* [ОТРЫВОК ТЕКСТА]
Пропала, и все. Писала, печаталась, и не хотелось снова терзаться своей несостоятельностью под прицелом влажных, фиалковых глаз. Но однажды раздался телефонный звонок: она, Софья Дмитриевна. Голос показался незнакомым, напряженным: "Ты что же совсем забыла нас?" В ответ мои мямленья. Застала врасплох, я вправду забыла, постаралась забыть. И дальше: "Ты, возможно, уже не нуждаешься в советах, но так, без цели, трудно было зайти?! Да просто даже набрать наш номер!" Пауза. Почудилось, верно, - не могло ведь такого быть?! - будто она слезы сглотнула…
И вдруг я прозрела. Неужели она ждала? Неужели и шелковые блузки, и туфли на каблуках надевались ради меня? А я не только бездарность выказала, но и бессердечность, не сообразив, не уловив, что в этом доме, выходит, любили меня?
А что упущено, не восстановимо. Да, примчалась на следующий же день. Тот же подъезд в ожидании лифта. Стук каблуков за дверью, после звонка. Ее комната, она в кресле. Но ушло то, что она называла "волшебством". Выходит, это было, существовало, чему я не поверила. Бог с ней, с литературой, - но в жизни, что ценнее, важней. Мне протягивалось, а я отвернулась.
А потом я была на ее похоронах. В автобусе, едущем в морг, рядом с Даниилом Семеновичем стоял, держась за поручень, Алексей Герман, о котором я столько слышала, но увидела впервые. Впервые многое еще предстояло, но уже без волшебства.
НУ КТО ЖЕ НЕ ХОТЕЛ ОТКРЫТЬ СОБСТВЕННОЕ ДЕЛО
Не возражайте, не поверю, или запамятовали: тогда, в разгар перестройки, при возникновении первых кооперативов, открыть свое дело захотели очень многие, если не большинство. И тех, кто в профессии своей состоялся, имел вроде как твердый статус, тоже потянуло, соблазнило, не заработки даже, а вот то, в чем нам, советским гражданам, было отказано от рождения и, как предполагалось, навсегда: почувствовать себя независимыми хозяевами и своего дела, и самих себя. Но опять же у большинства грезы эти не реализовались. Теперь известно, почему.
Вспоминать нас, преисполненных в тот период иллюзиями, и смешно, и грустно. В конце восьмидесятых, находясь в Женеве, вижу как сейчас, лица впавших в ажиотаж приятелей - сотрудников международных организаций. Заграница, Запад, недавно еще вожделенные, показались вдруг захолустьем, парализующим предприимчивость, отдаляющим удачу, которую сейчас там, на родине, надо бы хватать за хвост. Не подозревая о раздаче, полным ходом запущенной, государственной собственности, делились планами, один нелепее другого, и, понятно, что практически ни у кого ничего не осуществилось.

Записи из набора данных
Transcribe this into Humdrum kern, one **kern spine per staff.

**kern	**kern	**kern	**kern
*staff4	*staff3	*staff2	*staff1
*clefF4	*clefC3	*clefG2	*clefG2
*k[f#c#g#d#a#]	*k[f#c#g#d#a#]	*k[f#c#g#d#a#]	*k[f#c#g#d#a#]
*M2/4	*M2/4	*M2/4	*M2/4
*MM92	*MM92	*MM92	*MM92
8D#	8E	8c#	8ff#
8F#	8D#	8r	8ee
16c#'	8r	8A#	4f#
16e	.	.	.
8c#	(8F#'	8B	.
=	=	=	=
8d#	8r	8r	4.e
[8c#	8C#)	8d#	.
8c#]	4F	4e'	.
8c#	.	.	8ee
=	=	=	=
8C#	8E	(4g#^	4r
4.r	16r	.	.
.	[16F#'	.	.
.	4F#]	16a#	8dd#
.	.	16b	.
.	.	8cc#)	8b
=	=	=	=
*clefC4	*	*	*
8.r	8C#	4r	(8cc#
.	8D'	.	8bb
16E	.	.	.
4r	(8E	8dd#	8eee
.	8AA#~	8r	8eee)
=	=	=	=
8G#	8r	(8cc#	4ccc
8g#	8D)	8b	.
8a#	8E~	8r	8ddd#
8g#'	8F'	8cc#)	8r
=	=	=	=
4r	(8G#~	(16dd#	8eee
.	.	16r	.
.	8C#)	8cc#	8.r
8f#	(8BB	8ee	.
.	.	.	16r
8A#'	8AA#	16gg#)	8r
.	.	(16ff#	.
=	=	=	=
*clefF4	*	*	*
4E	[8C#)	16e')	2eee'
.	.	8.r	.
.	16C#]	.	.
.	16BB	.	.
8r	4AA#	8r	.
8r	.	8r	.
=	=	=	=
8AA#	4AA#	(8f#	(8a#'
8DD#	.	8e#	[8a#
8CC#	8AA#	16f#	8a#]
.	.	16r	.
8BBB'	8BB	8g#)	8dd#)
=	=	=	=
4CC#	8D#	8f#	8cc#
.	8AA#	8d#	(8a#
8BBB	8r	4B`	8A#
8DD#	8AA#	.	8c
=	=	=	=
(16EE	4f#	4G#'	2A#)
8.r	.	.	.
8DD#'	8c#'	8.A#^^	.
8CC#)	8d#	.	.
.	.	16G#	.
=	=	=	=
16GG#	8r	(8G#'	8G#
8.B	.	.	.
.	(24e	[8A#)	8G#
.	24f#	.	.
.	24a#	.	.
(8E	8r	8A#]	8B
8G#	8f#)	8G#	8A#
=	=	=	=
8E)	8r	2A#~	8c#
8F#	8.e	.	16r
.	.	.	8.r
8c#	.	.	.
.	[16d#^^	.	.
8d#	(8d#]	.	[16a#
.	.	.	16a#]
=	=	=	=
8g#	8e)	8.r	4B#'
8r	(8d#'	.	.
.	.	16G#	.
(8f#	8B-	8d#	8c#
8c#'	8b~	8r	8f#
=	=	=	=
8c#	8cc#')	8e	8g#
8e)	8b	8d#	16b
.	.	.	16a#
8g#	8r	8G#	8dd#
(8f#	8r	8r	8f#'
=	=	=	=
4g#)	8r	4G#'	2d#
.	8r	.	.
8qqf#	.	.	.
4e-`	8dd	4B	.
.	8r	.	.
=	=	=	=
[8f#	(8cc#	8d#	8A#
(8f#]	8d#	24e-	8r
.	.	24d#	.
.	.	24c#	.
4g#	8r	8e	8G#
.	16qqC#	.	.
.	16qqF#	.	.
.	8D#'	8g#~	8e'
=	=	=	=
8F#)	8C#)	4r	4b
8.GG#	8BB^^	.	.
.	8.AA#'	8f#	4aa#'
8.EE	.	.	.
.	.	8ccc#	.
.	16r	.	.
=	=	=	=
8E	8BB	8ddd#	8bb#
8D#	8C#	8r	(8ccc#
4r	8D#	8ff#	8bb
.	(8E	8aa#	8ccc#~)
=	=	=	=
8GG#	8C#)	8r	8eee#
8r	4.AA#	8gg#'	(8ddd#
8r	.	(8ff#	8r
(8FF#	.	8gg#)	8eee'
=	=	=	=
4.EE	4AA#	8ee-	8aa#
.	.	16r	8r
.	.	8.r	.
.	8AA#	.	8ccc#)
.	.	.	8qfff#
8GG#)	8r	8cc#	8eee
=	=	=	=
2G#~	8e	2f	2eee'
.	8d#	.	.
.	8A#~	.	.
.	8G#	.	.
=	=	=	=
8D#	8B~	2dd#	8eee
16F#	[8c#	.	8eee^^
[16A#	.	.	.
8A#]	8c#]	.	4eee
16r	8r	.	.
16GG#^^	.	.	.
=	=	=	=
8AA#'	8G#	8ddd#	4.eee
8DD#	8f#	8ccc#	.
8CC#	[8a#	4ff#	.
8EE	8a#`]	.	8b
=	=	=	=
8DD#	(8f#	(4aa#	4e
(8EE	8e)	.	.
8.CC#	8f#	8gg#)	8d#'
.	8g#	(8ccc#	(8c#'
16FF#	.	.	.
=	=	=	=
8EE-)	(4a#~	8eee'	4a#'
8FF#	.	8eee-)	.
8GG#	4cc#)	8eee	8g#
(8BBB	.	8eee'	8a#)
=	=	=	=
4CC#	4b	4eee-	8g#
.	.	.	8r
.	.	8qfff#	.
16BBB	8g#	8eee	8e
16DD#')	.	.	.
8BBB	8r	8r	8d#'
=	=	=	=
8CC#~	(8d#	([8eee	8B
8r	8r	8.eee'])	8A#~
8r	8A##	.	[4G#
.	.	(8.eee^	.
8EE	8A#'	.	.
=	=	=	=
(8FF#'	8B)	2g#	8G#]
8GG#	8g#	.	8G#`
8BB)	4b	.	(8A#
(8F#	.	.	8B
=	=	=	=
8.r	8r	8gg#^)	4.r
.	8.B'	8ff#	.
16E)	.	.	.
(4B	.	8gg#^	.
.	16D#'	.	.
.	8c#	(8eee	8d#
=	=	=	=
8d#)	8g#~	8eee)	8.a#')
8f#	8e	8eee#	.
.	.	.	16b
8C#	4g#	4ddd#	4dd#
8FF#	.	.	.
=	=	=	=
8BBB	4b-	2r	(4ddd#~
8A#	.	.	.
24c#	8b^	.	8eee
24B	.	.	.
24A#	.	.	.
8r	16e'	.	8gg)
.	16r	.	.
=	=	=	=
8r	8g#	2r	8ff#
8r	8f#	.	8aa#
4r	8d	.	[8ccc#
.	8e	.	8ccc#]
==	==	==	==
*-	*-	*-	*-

* [ЗАДАНИЕ 1] Назовите всех людей, которые упомянуты в отрывке воспоминаний по имени.
* [ЗАДАНИЕ 2] Перепишите часть отрывка воспоминаний, заменив «автобусе» на «трамвае». Начните со слов «А потом я была» и остановитесь после слов «уже без волшебства.».
* [ЗАДАНИЕ 3] Допишите следующую часть отрывка воспоминаний о том, как в годы перестройки многие мечтали открыть собственное дело. Начните сразу после его последнего предложения.

* [ПИСЬМЕННЫЙ ОТВЕТ 1] Софья Дмитриевна, Даниил Семенович, Алексей Герман.

* [ПИСЬМЕННЫЙ ОТВЕТ 2]
А потом я была на ее похоронах. В трамвае, едущем в морг, рядом с Даниилом Семеновичем стоял, держась за поручень, Алексей Герман, о котором я столько слышала, но увидела впервые. Впервые многое еще предстояло, но уже без волшебства.

* [ПИСЬМЕННЫЙ ОТВЕТ 3]
Знакомый физик, доктор наук, работающий в ЦЕРНе мечтал, например, аптеку открыть по западному образцу, описывал красочно, какое планирует для нее помещение, картины на стенах, цветы в кадках, и его энтузиазм воспринимался с доверием, а не как горячечный бред. Да что там, уж я-то, с трудом считающая до десяти, та еще бизнесменка, тоже ведь вознамерилась, вернувшись, открыть бар-ресторан. Муж, зная мой нрав, в затею не верил: шуганешь, говорил, клиентов, если встанешь с левой ноги. Между тем сам, с другом, сотрудником ООН, идею вынашивал об организации сети спортивных клубов, на том основании, что оба в Женеве усердно их посещали. Оздоровление нации - мысль хорошая. Вот только на какие шиши?
Кстати, эту идею, как и все прочие, носящуюся в воздухе, осуществила впоследствии Ольга Слуцкер, чьи телефоны у меня в записной книжке, а изображение можно увидеть в теперешних российских глянцевых журналах в разделе светской хроники. Ей удалось то, о чем другие мечтали, по простой причине: к моменту нашего с ней знакомства, в восьмидесятых, задолго до начала официально объявленной приватизации, муж ее Володя, уже оказался при очень больших деньгах. А вот откуда они вдруг взялись, так и не выяснилось. Тайна, покрытая мраком.
Впрочем, Оля с Володей зависти не вызывали: воспринимались первыми ласточками новоявленного богатства, но и мы, как представлялось, придет час, вольемся в их стаю. Мда… Комментарии тут излишни. У советских граждан, выращенных в социалистическом зоопарке, наивность сочеталась с развращенностью дармовыми подачками. Ожидалось, что когда коммунистический режим рухнет, халявы будет стократ больше, бери - не хочу. И взяли. Но другие - не мы.
Веселые ребята, Гайдар, Чубайс с сотоварищами, задуманную операцию провели виртуозно: со стороны, не из их приближенных, никто не понял ничего. Ваучер, гениально-бессовестно изобретенный для охмурения народа, получила и наша семья, от компании "Гермес". Была такая и, как водится, сплыла. Муж до сих пор не дает его выкинуть, да еще грозится обрамить и повесить на стену. В назидание. Кому, интересно? Пароход-то ушел, без нас, без большинства. Как говорится, не вина, но беда. А если честно, общая наша глупость. Плюс особенный, русским свойственный, менталитет, гвоздь которого - необходимый объект для ненависти.
Как наши предшественники в обстоятельствах близких ненавидели люто царя, царскую фамилию, так же мы, подхватив эстафету, злобу выносили и выплеснули на власть-душительницу, но не тогда, когда она нас вправду теснила, губила, а когда уже валялась, поверженная, в грязи. Вот тут мы и взялись поглубже ее затаптывать, вопя, проклиная. Не догадываясь, что попались на отвлекающий маневр. В митингах проворонили главное. Ладно там материальное процветание, но кое-что поважнее: страну.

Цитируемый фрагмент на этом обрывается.